Contrary to popular belief, the archives of great fashion houses are not dusty repositories but rather living, breathing spaces, electric with the dynamic energy of past triumphs, ready to inspire future creation and poised to tell their own stories. They can also be enigmatic, specially devised to conceal their artefacts in order to protect them.

Looking through a fashion house’s history is a thrilling voyage of discovery and rediscovery, one usually closely guarded and offered to a chosen few. Pierpaolo Piccioli’s work is in constant conversation with the oeuvre of Valentino Garavani, which is held in the Maison’s archive within Valentino’s home of the Palazzo Gabrielli-Mignanelli. It is within these walls, within this history, that the signs and signifiers of Valentino’s present can be unearthed, vibrant and alive as ever.
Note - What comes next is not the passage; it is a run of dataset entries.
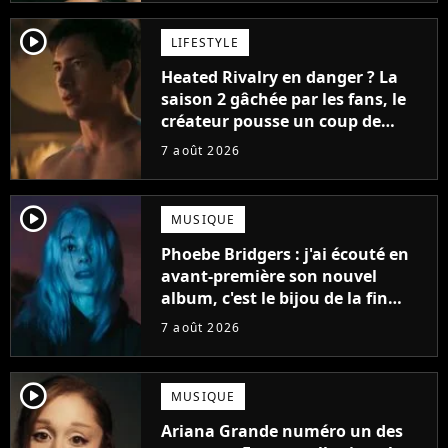
player2
LIFESTYLE
Heated Rivalry en danger ? La
saison 2 gâchée par les fans, le
créateur pousse un coup de
gueule
7 août 2026
player2
MUSIQUE
Phoebe Bridgers : j'ai écouté en
avant-première son nouvel
album, c'est le bijou de la fin
d'été
7 août 2026
player2
MUSIQUE
Ariana Grande numéro un des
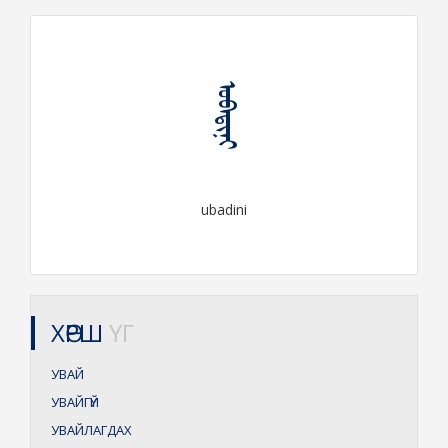
ᠤᠪᠠᠳᠢᠨᠢ
ubadini
ХӨРШ
ҮГ
УВАЙ
УВАЙГҮЙ
УВАЙЛАГДАХ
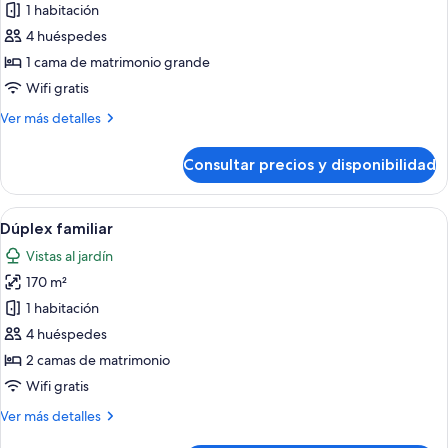
de
1 habitación
One
4 huéspedes
Bedroom
1 cama de matrimonio grande
Governor
Wifi gratis
Suite
Más
Ver más detalles
Ocean
detalles
View
de
Consultar precios y disponibilidad
One
Bedroom
Governor
Abrir
Una sala de estar moderna con un sofá,
6
Suite
Dúplex familiar
todas
Ocean
Vistas al jardín
View
las
170 m²
fotos
de
1 habitación
Dúplex
4 huéspedes
familiar
2 camas de matrimonio
Wifi gratis
Más
Ver más detalles
detalles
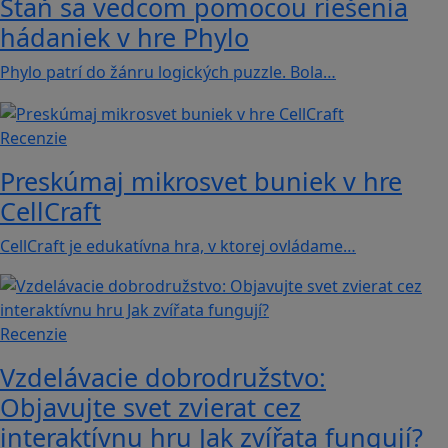
Staň sa vedcom pomocou riešenia
hádaniek v hre Phylo
Phylo patrí do žánru logických puzzle. Bola…
Recenzie
Preskúmaj mikrosvet buniek v hre
CellCraft
CellCraft je edukatívna hra, v ktorej ovládame…
Recenzie
Vzdelávacie dobrodružstvo:
Objavujte svet zvierat cez
interaktívnu hru Jak zvířata fungují?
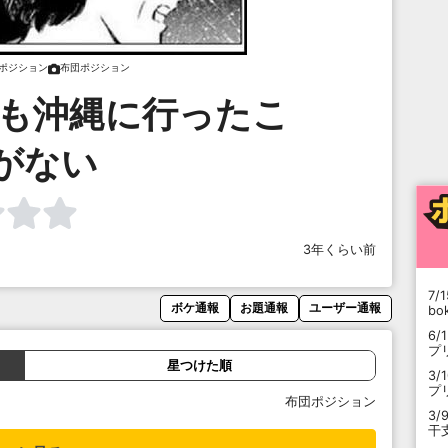
ポジション
布団ポジション
回も沖縄に行ったこ
がない
3年くらい前
7/1
ボケ通報
お題通報
ユーザー通報
b
6/
プ
星つけた順
3/
プ
布団ポジション
3/
干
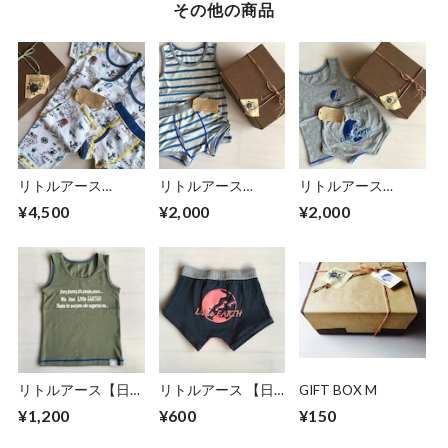
その他の商品
リトルアース
リトルアース
リトルアース
LittleEARTHギフト
LittleEARTHギフト
LittleEARTHギフト
¥4,500
¥2,000
¥2,000
セット(BOX付) 海
セット(BOX付)
セット(BOX付）
図３点セット
made in Japan ボー
地球ロゴ2点セッ
made in Japan Sサイ
ダー2点セット
ト made in Japan
ズ(90~100）
GRAY
リトルアース【日本
リトルアース 【日
GIFT BOX M
製】 We love
本製】LittleEARTH
¥1,200
¥600
¥150
LittleEARTHランニ
キッズ地球ロゴボク
ング肌着 KHAKI
サーパンツ NAVY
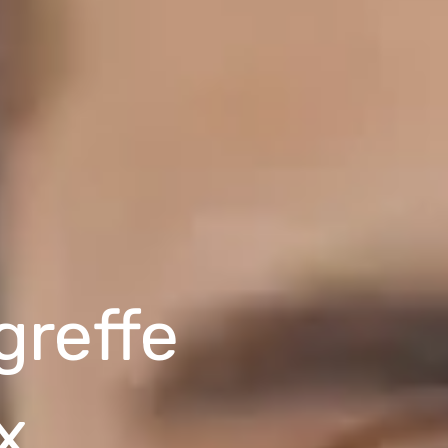
greffe
x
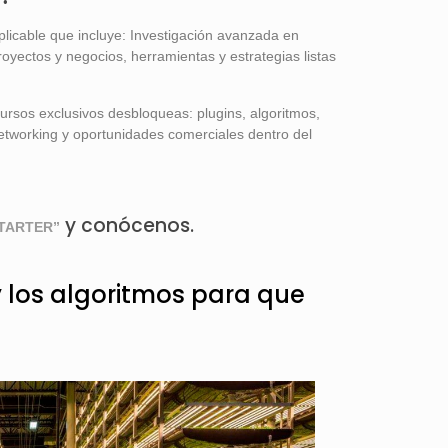
plicable que incluye: Investigación avanzada en
royectos y negocios, herramientas y estrategias listas
cursos exclusivos desbloqueas: plugins, algoritmos,
tworking y oportunidades comerciales dentro del
y conócenos.
TARTER”
y los algoritmos para que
As archaeologists, we dig deep to discover these treasures. Displayed in this gallery, and spanning five decades, are the memories of the Maison—fantastic and extraordinary pieces drawn from the heritage of Valentino, waiting to be discovered within drawers or hidden in cases. In doing so, we mirror the journey of a Creative Director, uncovering the heritage of a Maison, breathing new life into its past.

Cahiers de Defile

For every collection executed as solo Creative Director of Valentino, Pierpaolo Piccioli has charted his creative process through a document he dubs the Cahier de Defile. Part diary, part aide-mémoire and composed of inspirational images and sketches, fabric developments, notes, spontaneous Polaroid images and more, these books are compiled after each collection is completed. Collating the fragments that made each design possible, their mood is one of heirloom, of souvenir—a charting of thought and feeling.

The Cahiers de Defile immortalise every element, from earliest emotional responses through to even the show invitation and topography of each show’s venue, recalling the intricate choreography of the models as the collection debuts. These intensely private and personal documents, comprising a “collection of collections”, are shown in this gallery for the first time in their entirety.

Alongside the process are the results. A selection of outfits has been drawn from Piccioli’s collections since 2016, exemplifying the exuberant colour sense, audacious volumes, daring proportions, and brave challenges to the convention that characterise his influential work. Many displayed pieces comprise the collection’s first or final looks, the powerful opening and closing aesthetic statements of their season.

Roman Conversations

A Roman landmark both philosophically and physically close to Valentino, the rococo grandeur of the Spanish Steps has served as a theatrical backdrop to some of Valentino’s most triumphant moments. A place of rendezvous, alive every day, this monument is naturally aligned with the procession of a fashion show. It has, thus, been an inspired setting for the showcase of the Maison’s designs for decades—most recently Pierpaolo Piccioli’s Valentino The Beginning Haute Couture show.

The Spanish Steps represent diverse views of Rome—a city of ancient imagination and modern fable that is immortalised and reimagined through the lens of cinema, architecture and art. And of Valentino. Reimagined as a spectacular podium, these steps are a vantage point to view another series of exchanges and conversations between the work of Valentino Garavani and Piccioli. Over fifty Haute Couture ensembles are showcased in striking contrast and harmonious discourse. And through this visual debate, they are engaged in a pure expression of colour, representing a spectrum of creativity.

Colour has always been a vital component of Maison Valentino. Red is its signature, but the joyous conveyance of feeling through specific shades exists throughout the Maison’s history.